• Exercise directions:
Please swap "Шведска" for "Норвешка" in the part of the records that opens with the line containing "врз школувањето на лицат" and closes with the line containing "Чолакова и Д. Георгиева с". Give back only those lines, with nothing else changed.
Top of Extracted records
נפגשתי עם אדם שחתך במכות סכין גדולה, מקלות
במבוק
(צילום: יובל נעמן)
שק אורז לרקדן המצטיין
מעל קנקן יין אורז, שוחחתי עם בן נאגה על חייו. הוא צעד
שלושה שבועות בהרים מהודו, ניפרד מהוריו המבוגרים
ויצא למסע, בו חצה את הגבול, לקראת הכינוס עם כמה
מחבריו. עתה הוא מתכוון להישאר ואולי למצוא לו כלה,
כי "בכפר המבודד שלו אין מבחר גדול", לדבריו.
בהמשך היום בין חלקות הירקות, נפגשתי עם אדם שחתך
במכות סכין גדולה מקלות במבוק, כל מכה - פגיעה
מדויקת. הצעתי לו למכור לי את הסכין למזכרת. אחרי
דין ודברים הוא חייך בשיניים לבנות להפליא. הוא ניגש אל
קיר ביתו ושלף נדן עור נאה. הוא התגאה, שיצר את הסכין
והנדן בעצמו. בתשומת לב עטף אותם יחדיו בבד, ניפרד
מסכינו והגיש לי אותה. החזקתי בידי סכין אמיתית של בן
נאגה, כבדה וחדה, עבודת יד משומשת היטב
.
Bottom of Extracted records
Top of Extracted records
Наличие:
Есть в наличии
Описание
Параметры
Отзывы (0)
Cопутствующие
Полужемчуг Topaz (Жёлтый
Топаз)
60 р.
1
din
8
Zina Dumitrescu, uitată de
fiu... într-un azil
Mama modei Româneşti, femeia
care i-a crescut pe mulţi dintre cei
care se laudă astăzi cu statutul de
Bottom of Extracted records
Top of Extracted records
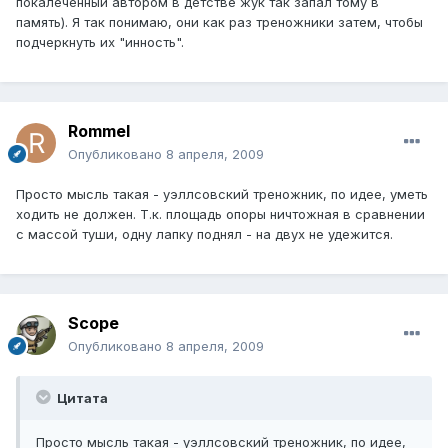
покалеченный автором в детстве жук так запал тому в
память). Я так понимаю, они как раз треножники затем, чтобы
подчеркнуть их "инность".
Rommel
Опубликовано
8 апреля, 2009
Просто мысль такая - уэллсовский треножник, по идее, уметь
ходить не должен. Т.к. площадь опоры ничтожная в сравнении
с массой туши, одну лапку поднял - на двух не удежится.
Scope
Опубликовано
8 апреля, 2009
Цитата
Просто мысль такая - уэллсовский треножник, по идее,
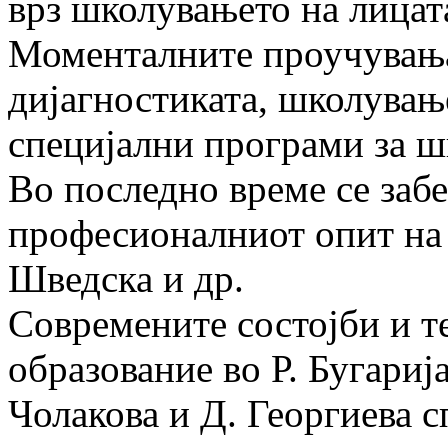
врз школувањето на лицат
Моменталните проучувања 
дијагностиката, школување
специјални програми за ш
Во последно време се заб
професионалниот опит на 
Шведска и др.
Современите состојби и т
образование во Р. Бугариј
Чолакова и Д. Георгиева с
Bottom of Extracted records
• Result below:
врз школувањето на лицат
Моменталните проучувања 
дијагностиката, школување
специјални програми за ш
Во последно време се заб
професионалниот опит на 
Норвешка и др.
Современите состојби и т
образование во Р. Бугариј
Чолакова и Д. Георгиева с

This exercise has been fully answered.